#### Your assignment
Copy out the lines of text verbatim, starting at the line containing "Похожие новости" and ending at the line containing "разводили и убивали героев сериала", with both of those lines included.

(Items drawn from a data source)
^^^^^^^^

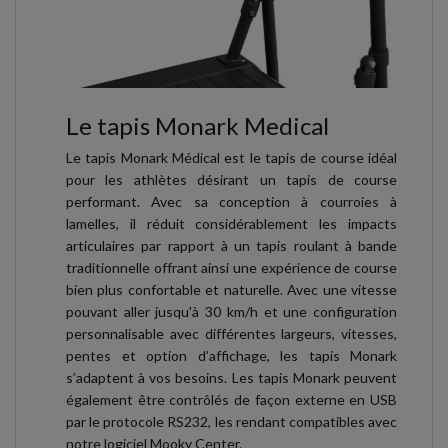
Le tapis Monark Medical
Le tapis Monark Médical est le tapis de course idéal
pour les athlètes désirant un tapis de course
performant. Avec sa conception à courroies à
lamelles, il réduit considérablement les impacts
articulaires par rapport à un tapis roulant à bande
traditionnelle offrant ainsi une expérience de course
bien plus confortable et naturelle. Avec une vitesse
pouvant aller jusqu'à 30 km/h et une configuration
personnalisable avec différentes largeurs, vitesses,
pentes et option d’affichage, les tapis Monark
s’adaptent à vos besoins. Les tapis Monark peuvent
également être contrôlés de façon externe en USB
par le protocole RS232, les rendant compatibles avec
notre logiciel Mooky Center.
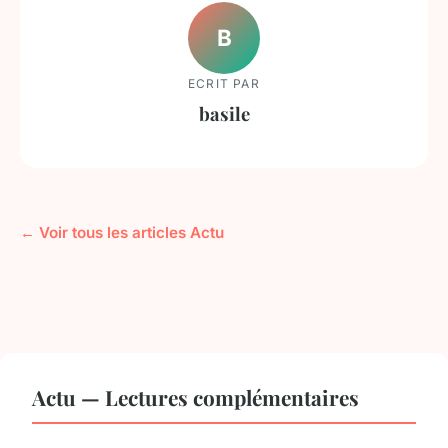
B
ECRIT PAR
basile
← Voir tous les articles Actu
Actu — Lectures complémentaires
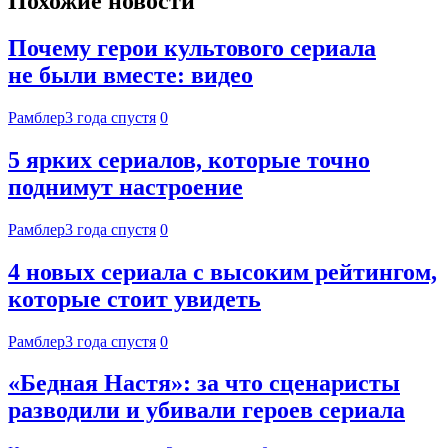
Похожие новости
Почему герои культового сериала
не были вместе: видео
Рамблер
3 года спустя
0
5 ярких сериалов, которые точно
поднимут настроение
Рамблер
3 года спустя
0
4 новых сериала с высоким рейтингом,
которые стоит увидеть
Рамблер
3 года спустя
0
«Бедная Настя»: за что сценаристы
разводили и убивали героев сериала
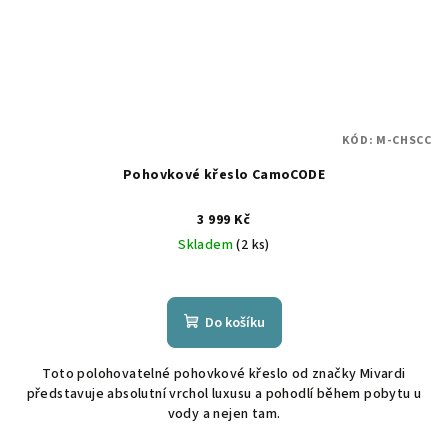
KÓD:
M-CHSCC
Pohovkové křeslo CamoCODE
3 999 Kč
Skladem
(2 ks)
Do košíku
Toto polohovatelné pohovkové křeslo od značky Mivardi
představuje absolutní vrchol luxusu a pohodlí během pobytu u
vody a nejen tam.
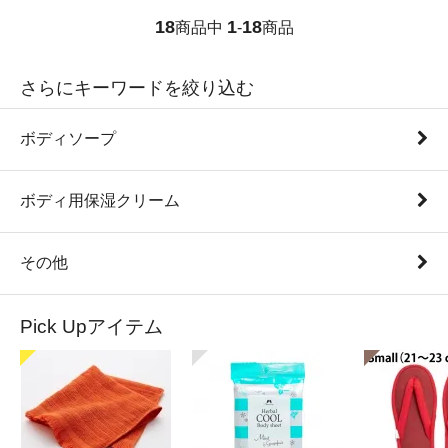
18
1
18
商品中
-
商品
さらにキーワードを絞り込む
ボディソープ
ボディ用保湿クリーム
その他
Pick Upアイテム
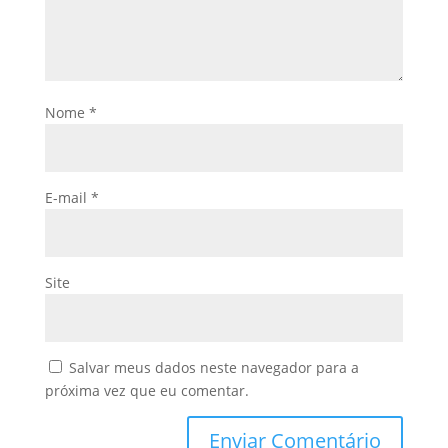
Nome
*
E-mail
*
Site
Salvar meus dados neste navegador para a
próxima vez que eu comentar.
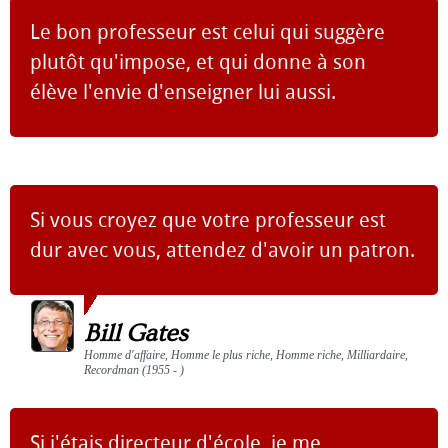
Le bon professeur est celui qui suggère
plutôt qu'impose, et qui donne à son
élève l'envie d'enseigner lui aussi.
Si vous croyez que votre professeur est
dur avec vous, attendez d'avoir un patron.
Bill Gates
Homme d'affaire, Homme le plus riche, Homme riche, Milliardaire,
Recordman (1955 - )
Si j'étais directeur d'école, je me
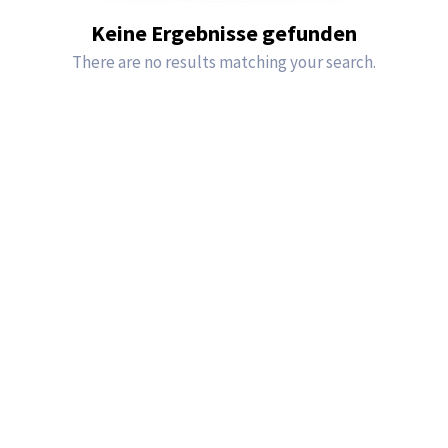
Keine Ergebnisse gefunden
There are no results matching your search.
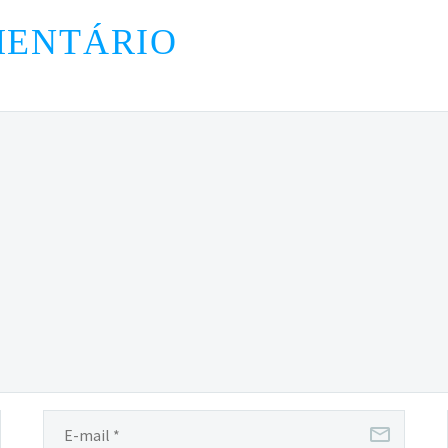
MENTÁRIO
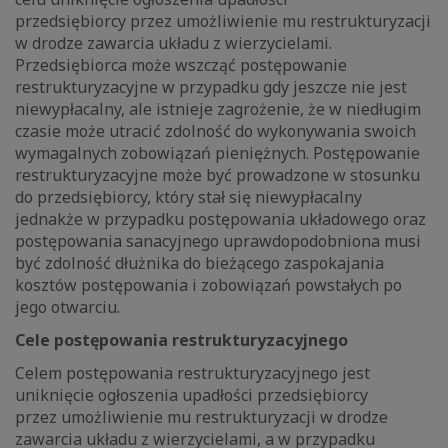
przedsiębiorcy przez umożliwienie mu restrukturyzacji
w drodze zawarcia układu z wierzycielami.
Przedsiębiorca może wszcząć postępowanie
restrukturyzacyjne w przypadku gdy jeszcze nie jest
niewypłacalny, ale istnieje zagrożenie, że w niedługim
czasie może utracić zdolność do wykonywania swoich
wymagalnych zobowiązań pieniężnych. Postępowanie
restrukturyzacyjne może być prowadzone w stosunku
do przedsiębiorcy, który stał się niewypłacalny
jednakże w przypadku postępowania układowego oraz
postępowania sanacyjnego uprawdopodobniona musi
być zdolność dłużnika do bieżącego zaspokajania
kosztów postępowania i zobowiązań powstałych po
jego otwarciu.
Cele postępowania restrukturyzacyjnego
Celem postępowania restrukturyzacyjnego jest
uniknięcie ogłoszenia upadłości przedsiębiorcy
przez umożliwienie mu restrukturyzacji w drodze
zawarcia układu z wierzycielami, a w przypadku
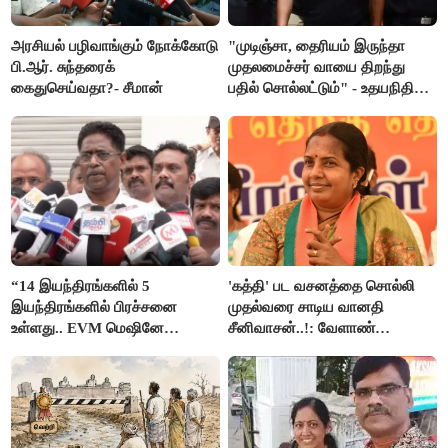
அரசியல் பழிவாங்கும் நோக்கோடு
"முடிஞ்சா, தைரியம் இருந்தா
பி.ஆர். சுந்தரைக்
முதலமைச்சர் வாயை திறந்து
கைதுசெய்வதா?- சீமான்
பதில் சொல்லட்டும்" - உதயநிதி
ஸ்டாலின்
“14 இயந்திரங்களில் 5
'கத்தி' பட வசனத்தை சொல்லி
இயந்திரங்களில் பிரச்சனை
முதல்வரை சாடிய வானதி
உள்ளது.. EVM மெஷினே
சீனிவாசன்..!: வேளாண்
பிரச்சனையா இருக்கு”- என்.ஆர்.
பட்ஜெட்டுக்கு பாஜக கடும்
இளங்கோ
எதிர்ப்பு!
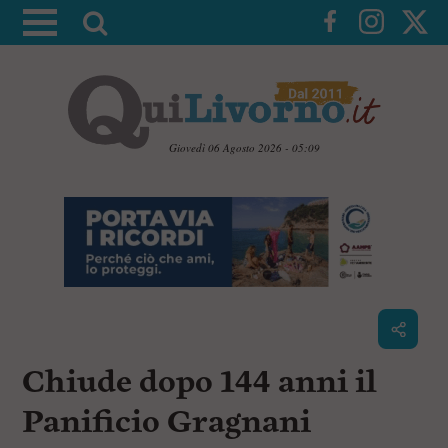
A
t
t
i
v
a
Giovedì 06 Agosto 2026 - 05:09
l
V
a
a
i
r
a
i
i
c
c
o
n
e
t
r
e
c
n
Chiude dopo 144 anni il
u
a
t
i
Panificio Gragnani
p
r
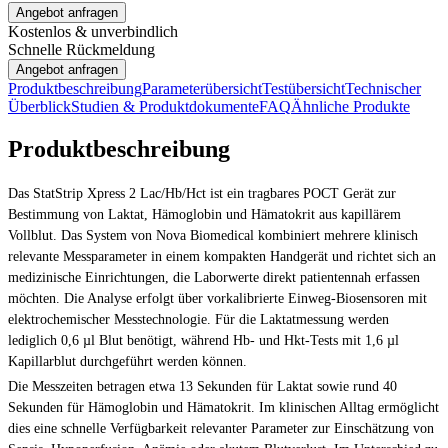
Angebot anfragen
Kostenlos & unverbindlich
Schnelle Rückmeldung
Angebot anfragen
Produktbeschreibung
Parameterübersicht
Testübersicht
Technischer
Überblick
Studien & Produktdokumente
FAQ
Ähnliche Produkte
Produktbeschreibung
Das StatStrip Xpress 2 Lac/Hb/Hct ist ein tragbares POCT Gerät zur
Bestimmung von Laktat, Hämoglobin und Hämatokrit aus kapillärem
Vollblut. Das System von Nova Biomedical kombiniert mehrere klinisch
relevante Messparameter in einem kompakten Handgerät und richtet sich an
medizinische Einrichtungen, die Laborwerte direkt patientennah erfassen
möchten. Die Analyse erfolgt über vorkalibrierte Einweg-Biosensoren mit
elektrochemischer Messtechnologie. Für die Laktatmessung werden
lediglich 0,6 µl Blut benötigt, während Hb- und Hkt-Tests mit 1,6 µl
Kapillarblut durchgeführt werden können.
Die Messzeiten betragen etwa 13 Sekunden für Laktat sowie rund 40
Sekunden für Hämoglobin und Hämatokrit. Im klinischen Alltag ermöglicht
dies eine schnelle Verfügbarkeit relevanter Parameter zur Einschätzung von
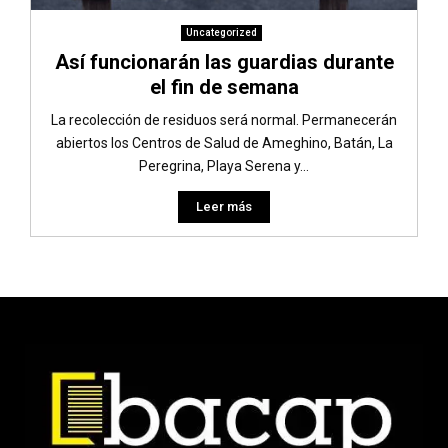
Uncategorized
Así funcionarán las guardias durante
el fin de semana
La recolección de residuos será normal. Permanecerán
abiertos los Centros de Salud de Ameghino, Batán, La
Peregrina, Playa Serena y...
Leer más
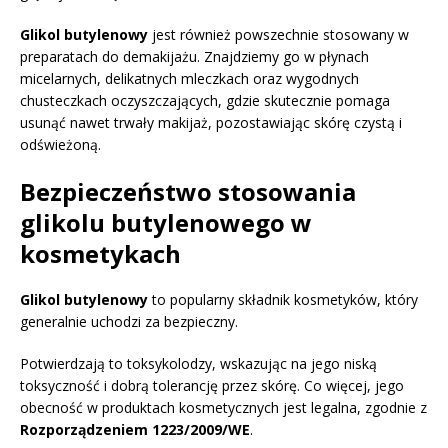
Glikol butylenowy
jest również powszechnie stosowany w
preparatach do demakijażu. Znajdziemy go w płynach
micelarnych, delikatnych mleczkach oraz wygodnych
chusteczkach oczyszczających, gdzie skutecznie pomaga
usunąć nawet trwały makijaż, pozostawiając skórę czystą i
odświeżoną.
Bezpieczeństwo stosowania
glikolu butylenowego w
kosmetykach
Glikol butylenowy
to popularny składnik kosmetyków, który
generalnie uchodzi za bezpieczny.
Potwierdzają to toksykolodzy, wskazując na jego niską
toksyczność i dobrą tolerancję przez skórę. Co więcej, jego
obecność w produktach kosmetycznych jest legalna, zgodnie z
Rozporządzeniem 1223/2009/WE
.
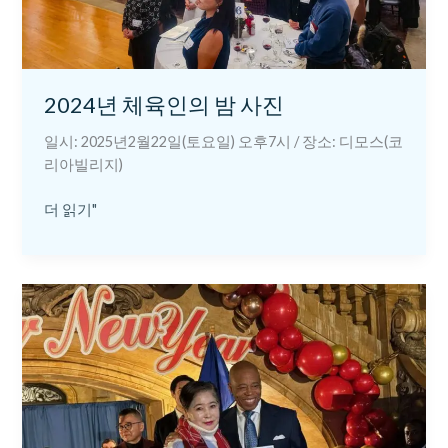
사
진
2024년 체육인의 밤 사진
일시: 2025년2월22일(토요일) 오후7시 / 장소: 디모스(코
리아빌리지)
더 읽기"
최
미
경
회
장
님
께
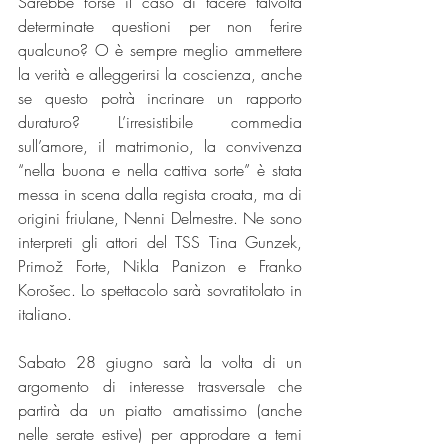
Sarebbe forse il caso di tacere talvolta 
determinate questioni per non ferire 
qualcuno? O è sempre meglio ammettere 
la verità e alleggerirsi la coscienza, anche 
se questo potrà incrinare un rapporto 
duraturo? L’irresistibile commedia 
sull’amore, il matrimonio, la convivenza 
“nella buona e nella cattiva sorte” è stata 
messa in scena dalla regista croata, ma di 
origini friulane, Nenni Delmestre. Ne sono 
interpreti gli attori del TSS Tina Gunzek, 
Primož Forte, Nikla Panizon e Franko 
Korošec. Lo spettacolo sarà sovratitolato in 
italiano. 
Sabato 28 giugno sarà la volta di un 
argomento di interesse trasversale che 
partirà da un piatto amatissimo (anche 
nelle serate estive) per approdare a temi 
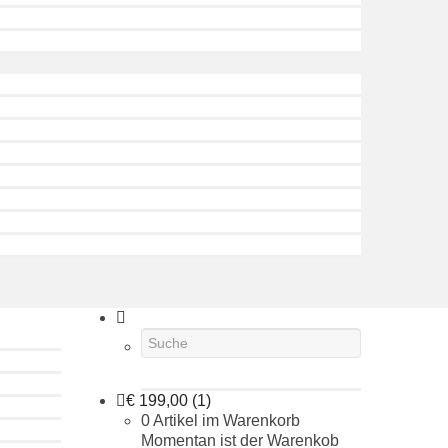
€
199,00
(1)
0 Artikel im Warenkorb
Momentan ist der Warenkob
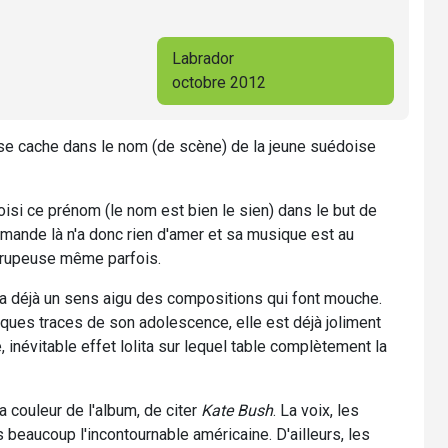
Labrador
octobre 2012
 se cache dans le nom (de scène) de la jeune suédoise
oisi ce prénom (le nom est bien le sien) dans le but de
e amande là n'a donc rien d'amer et sa musique est au
sirupeuse même parfois.
a déjà un sens aigu des compositions qui font mouche.
ques traces de son adolescence, elle est déjà joliment
, inévitable effet lolita sur lequel table complètement la
a couleur de l'album, de citer
Kate Bush
. La voix, les
beaucoup l'incontournable américaine. D'ailleurs, les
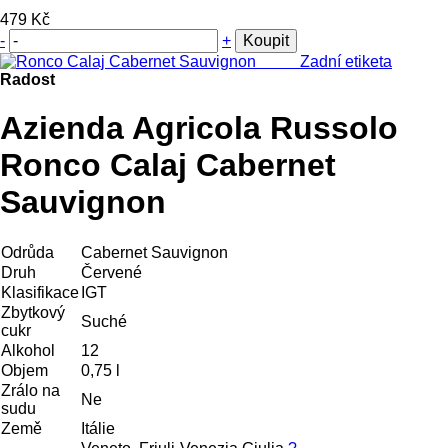
479 Kč
-
+
Koupit
Zadní etiketa
Radost
Azienda Agricola Russolo
Ronco Calaj Cabernet
Sauvignon
Odrůda
Cabernet Sauvignon
Druh
Červené
Klasifikace
IGT
Zbytkový
Suché
cukr
Alkohol
12
Objem
0,75 l
Zrálo na
Ne
sudu
Země
Itálie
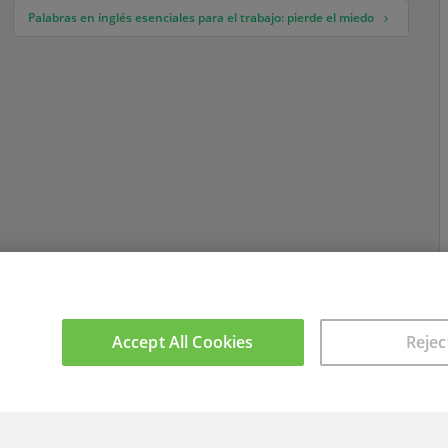
Palabras en inglés esenciales para el trabajo: pierde el miedo
Accept All Cookies
Rejec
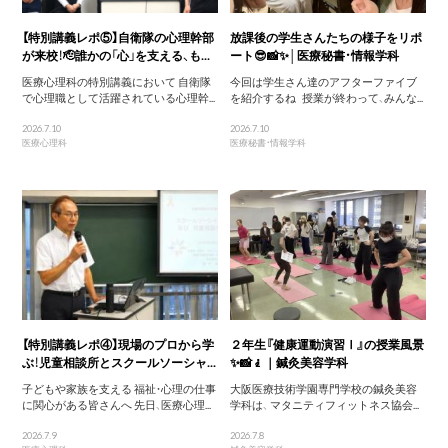
【特別講義レポ⑤】自衛隊の心理幹部
放課後の学生さんたちの様子をリポ
が来校！🫡誰かの「心」を支える、も...
ート😎📸✨│医療秘書・情報学科
医療心理科の特別講義において 自衛隊
今回は学生さん達のアフターファイブ
で心理職として活躍されている心理幹...
を紹介するね 授業が終わって、みんな...
2026.7.10
2026.7.10
医療心理科
医療秘書・情報学科
【特別講義レポ④】現場のプロから学
２年生『健康運動演習Ⅰ』の授業風景
ぶ！児童相談所とスクールソーシャ...
✨📸🧎｜鍼灸美容学科
子どもや家族を支える 福祉・心理の仕事
大阪医療技術学園専門学校の鍼灸美容
に関心がある皆さんへ 先日、医療心理...
学科は、 マタニティフィットネス協会...
2026.7.9
2026.7.8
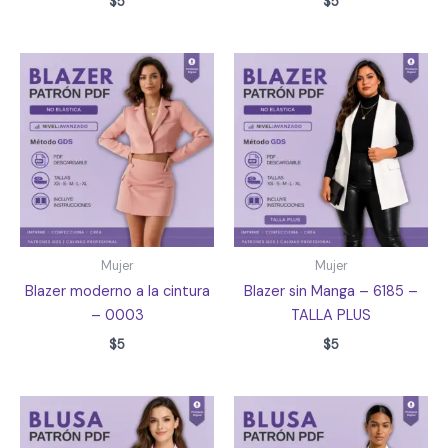
$
5
$
5
Mujer
Mujer
Blazer moderno a la cintura
Blazer sin Manga – 6185 –
– 0003
TALLA PLUS
$
5
$
5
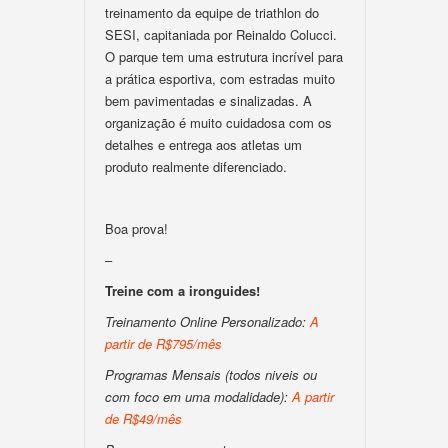
treinamento da equipe de triathlon do
SESI, capitaniada por Reinaldo Colucci.
O parque tem uma estrutura incrível para
a prática esportiva, com estradas muito
bem pavimentadas e sinalizadas. A
organização é muito cuidadosa com os
detalhes e entrega aos atletas um
produto realmente diferenciado.
Boa prova!
–
Treine com a ironguides!
Treinamento Online Personalizado:
A
partir de R$795/mês
Programas Mensais (todos niveis ou
com foco em uma modalidade):
A partir
de R$49/mês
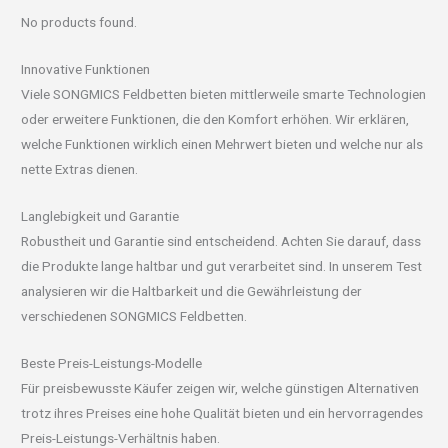
No products found.
Innovative Funktionen
Viele SONGMICS Feldbetten bieten mittlerweile smarte Technologien
oder erweitere Funktionen, die den Komfort erhöhen. Wir erklären,
welche Funktionen wirklich einen Mehrwert bieten und welche nur als
nette Extras dienen.
Langlebigkeit und Garantie
Robustheit und Garantie sind entscheidend. Achten Sie darauf, dass
die Produkte lange haltbar und gut verarbeitet sind. In unserem Test
analysieren wir die Haltbarkeit und die Gewährleistung der
verschiedenen SONGMICS Feldbetten.
Beste Preis-Leistungs-Modelle
Für preisbewusste Käufer zeigen wir, welche günstigen Alternativen
trotz ihres Preises eine hohe Qualität bieten und ein hervorragendes
Preis-Leistungs-Verhältnis haben.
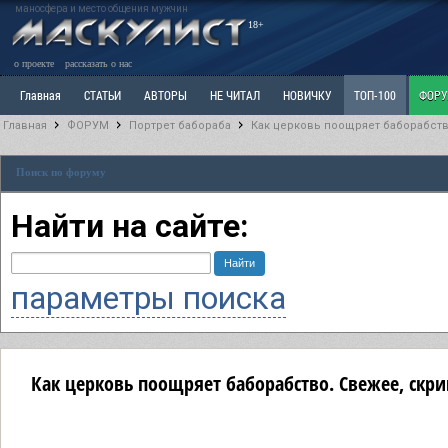
маносфера и место общения мужчин
18+
о проекте
рассказать о нас
Главная
СТАТЬИ
АВТОРЫ
НЕ ЧИТАЛ
НОВИЧКУ
ТОП-100
ФОР
Главная
ФОРУМ
Портрет бабораба
Как церковь поощряет баборабств
Ветка: Расстаюсь или Развожусь. САНЧАС
Ветка: Наболевшее. Выскажись!
Р
Поиск по форуму
РАЗДЕЛ: Разное
УЧЕБНИК
ТРИЛОГИЯ
ВИТРИНА
КОПИЛКА
ОТНОШ
Найти на сайте:
параметры поиска
Как церковь поощряет баборабство. Свежее, скри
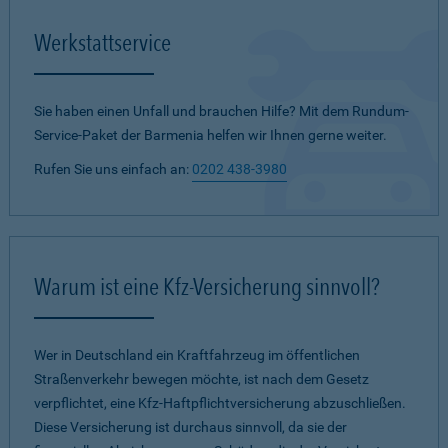
Werkstattservice
Sie haben einen Unfall und brauchen Hilfe? Mit dem Rundum-
Service-Paket der Barmenia helfen wir Ihnen gerne weiter.
Rufen Sie uns einfach an:
0202 438-3980
Warum ist eine Kfz-Versicherung sinnvoll?
Wer in Deutschland ein Kraftfahrzeug im öffentlichen
Straßenverkehr bewegen möchte, ist nach dem Gesetz
verpflichtet, eine Kfz-Haftpflichtversicherung abzuschließen.
Diese Versicherung ist durchaus sinnvoll, da sie der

^^^^^^^^

#### Answer space
Похожие новости
Почему герои культового сериала
не были вместе: видео
Рамблер
3 года спустя
0
5 ярких сериалов, которые точно
поднимут настроение
Рамблер
3 года спустя
0
4 новых сериала с высоким рейтингом,
которые стоит увидеть
Рамблер
3 года спустя
0
«Бедная Настя»: за что сценаристы
разводили и убивали героев сериала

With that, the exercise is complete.